<<<<
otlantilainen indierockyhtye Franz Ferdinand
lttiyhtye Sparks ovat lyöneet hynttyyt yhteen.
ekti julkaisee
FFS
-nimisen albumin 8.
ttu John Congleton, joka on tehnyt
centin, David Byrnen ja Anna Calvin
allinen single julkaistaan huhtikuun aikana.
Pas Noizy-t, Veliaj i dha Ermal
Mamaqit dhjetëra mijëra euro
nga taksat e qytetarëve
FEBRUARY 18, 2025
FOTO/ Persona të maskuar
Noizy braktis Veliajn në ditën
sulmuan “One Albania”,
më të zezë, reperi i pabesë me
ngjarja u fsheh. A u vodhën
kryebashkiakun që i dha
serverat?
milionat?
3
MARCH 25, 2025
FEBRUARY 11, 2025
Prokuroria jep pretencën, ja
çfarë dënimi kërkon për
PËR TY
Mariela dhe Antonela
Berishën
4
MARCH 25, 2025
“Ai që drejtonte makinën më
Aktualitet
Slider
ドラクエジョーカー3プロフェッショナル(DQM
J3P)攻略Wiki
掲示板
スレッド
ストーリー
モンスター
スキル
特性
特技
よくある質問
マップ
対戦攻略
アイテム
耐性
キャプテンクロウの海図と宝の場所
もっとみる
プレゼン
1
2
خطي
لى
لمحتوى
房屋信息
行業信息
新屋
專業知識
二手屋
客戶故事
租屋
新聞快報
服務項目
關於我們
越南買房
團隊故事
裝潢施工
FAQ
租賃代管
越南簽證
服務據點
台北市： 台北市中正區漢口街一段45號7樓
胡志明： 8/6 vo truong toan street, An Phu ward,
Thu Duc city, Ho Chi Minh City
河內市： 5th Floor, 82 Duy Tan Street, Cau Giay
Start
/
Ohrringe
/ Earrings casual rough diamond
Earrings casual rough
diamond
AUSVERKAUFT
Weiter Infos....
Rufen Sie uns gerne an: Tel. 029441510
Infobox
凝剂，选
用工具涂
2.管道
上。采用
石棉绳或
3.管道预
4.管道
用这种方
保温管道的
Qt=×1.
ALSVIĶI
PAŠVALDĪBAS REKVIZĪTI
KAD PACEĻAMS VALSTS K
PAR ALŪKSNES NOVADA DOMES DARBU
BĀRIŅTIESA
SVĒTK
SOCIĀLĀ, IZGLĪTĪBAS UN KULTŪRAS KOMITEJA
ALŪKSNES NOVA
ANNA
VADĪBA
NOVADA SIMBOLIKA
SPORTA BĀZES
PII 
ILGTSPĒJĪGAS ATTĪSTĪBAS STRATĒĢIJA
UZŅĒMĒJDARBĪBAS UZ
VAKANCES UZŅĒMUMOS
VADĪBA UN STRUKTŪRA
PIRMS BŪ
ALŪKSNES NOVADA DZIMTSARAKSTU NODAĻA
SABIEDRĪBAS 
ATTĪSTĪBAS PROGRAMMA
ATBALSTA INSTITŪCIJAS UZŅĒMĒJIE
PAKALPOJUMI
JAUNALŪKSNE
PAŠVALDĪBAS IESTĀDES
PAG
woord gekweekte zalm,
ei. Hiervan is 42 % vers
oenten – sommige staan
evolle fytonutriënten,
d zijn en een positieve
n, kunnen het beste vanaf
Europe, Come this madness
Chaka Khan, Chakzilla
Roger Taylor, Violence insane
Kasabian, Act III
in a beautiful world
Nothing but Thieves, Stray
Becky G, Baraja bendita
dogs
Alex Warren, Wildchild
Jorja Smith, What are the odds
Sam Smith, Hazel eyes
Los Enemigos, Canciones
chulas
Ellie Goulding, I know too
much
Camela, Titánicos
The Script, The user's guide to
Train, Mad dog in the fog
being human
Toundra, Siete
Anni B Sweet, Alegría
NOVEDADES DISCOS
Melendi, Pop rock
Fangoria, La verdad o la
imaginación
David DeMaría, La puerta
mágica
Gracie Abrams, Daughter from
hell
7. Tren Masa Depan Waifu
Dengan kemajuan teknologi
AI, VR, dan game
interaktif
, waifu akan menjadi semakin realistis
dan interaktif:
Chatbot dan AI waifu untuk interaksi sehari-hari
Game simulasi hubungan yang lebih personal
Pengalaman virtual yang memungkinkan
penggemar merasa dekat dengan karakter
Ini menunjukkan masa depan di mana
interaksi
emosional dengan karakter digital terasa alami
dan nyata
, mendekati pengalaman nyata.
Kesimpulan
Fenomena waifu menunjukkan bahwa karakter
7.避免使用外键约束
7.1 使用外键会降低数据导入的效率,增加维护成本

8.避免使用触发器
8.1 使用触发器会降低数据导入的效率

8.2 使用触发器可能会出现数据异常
>>>>
## TRY IT:
Reproduce the rows from the start through the line containing "ILGTSPĒJĪGAS ATTĪSTĪBAS STRATĒĢIJA", swapping "MARCH" for "APRIL" and leaving everything else unchanged.

## COMPLETED EXERCISE:
otlantilainen indierockyhtye Franz Ferdinand
lttiyhtye Sparks ovat lyöneet hynttyyt yhteen.
ekti julkaisee
FFS
-nimisen albumin 8.
ttu John Congleton, joka on tehnyt
centin, David Byrnen ja Anna Calvin
allinen single julkaistaan huhtikuun aikana.
Pas Noizy-t, Veliaj i dha Ermal
Mamaqit dhjetëra mijëra euro
nga taksat e qytetarëve
FEBRUARY 18, 2025
FOTO/ Persona të maskuar
Noizy braktis Veliajn në ditën
sulmuan “One Albania”,
më të zezë, reperi i pabesë me
ngjarja u fsheh. A u vodhën
kryebashkiakun që i dha
serverat?
milionat?
3
APRIL 25, 2025
FEBRUARY 11, 2025
Prokuroria jep pretencën, ja
çfarë dënimi kërkon për
PËR TY
Mariela dhe Antonela
Berishën
4
APRIL 25, 2025
“Ai që drejtonte makinën më
Aktualitet
Slider
ドラクエジョーカー3プロフェッショナル(DQM
J3P)攻略Wiki
掲示板
スレッド
ストーリー
モンスター
スキル
特性
特技
よくある質問
マップ
対戦攻略
アイテム
耐性
キャプテンクロウの海図と宝の場所
もっとみる
プレゼン
1
2
خطي
لى
لمحتوى
房屋信息
行業信息
新屋
專業知識
二手屋
客戶故事
租屋
新聞快報
服務項目
關於我們
越南買房
團隊故事
裝潢施工
FAQ
租賃代管
越南簽證
服務據點
台北市： 台北市中正區漢口街一段45號7樓
胡志明： 8/6 vo truong toan street, An Phu ward,
Thu Duc city, Ho Chi Minh City
河內市： 5th Floor, 82 Duy Tan Street, Cau Giay
Start
/
Ohrringe
/ Earrings casual rough diamond
Earrings casual rough
diamond
AUSVERKAUFT
Weiter Infos....
Rufen Sie uns gerne an: Tel. 029441510
Infobox
凝剂，选
用工具涂
2.管道
上。采用
石棉绳或
3.管道预
4.管道
用这种方
保温管道的
Qt=×1.
ALSVIĶI
PAŠVALDĪBAS REKVIZĪTI
KAD PACEĻAMS VALSTS K
PAR ALŪKSNES NOVADA DOMES DARBU
BĀRIŅTIESA
SVĒTK
SOCIĀLĀ, IZGLĪTĪBAS UN KULTŪRAS KOMITEJA
ALŪKSNES NOVA
ANNA
VADĪBA
NOVADA SIMBOLIKA
SPORTA BĀZES
PII 
ILGTSPĒJĪGAS ATTĪSTĪBAS STRATĒĢIJA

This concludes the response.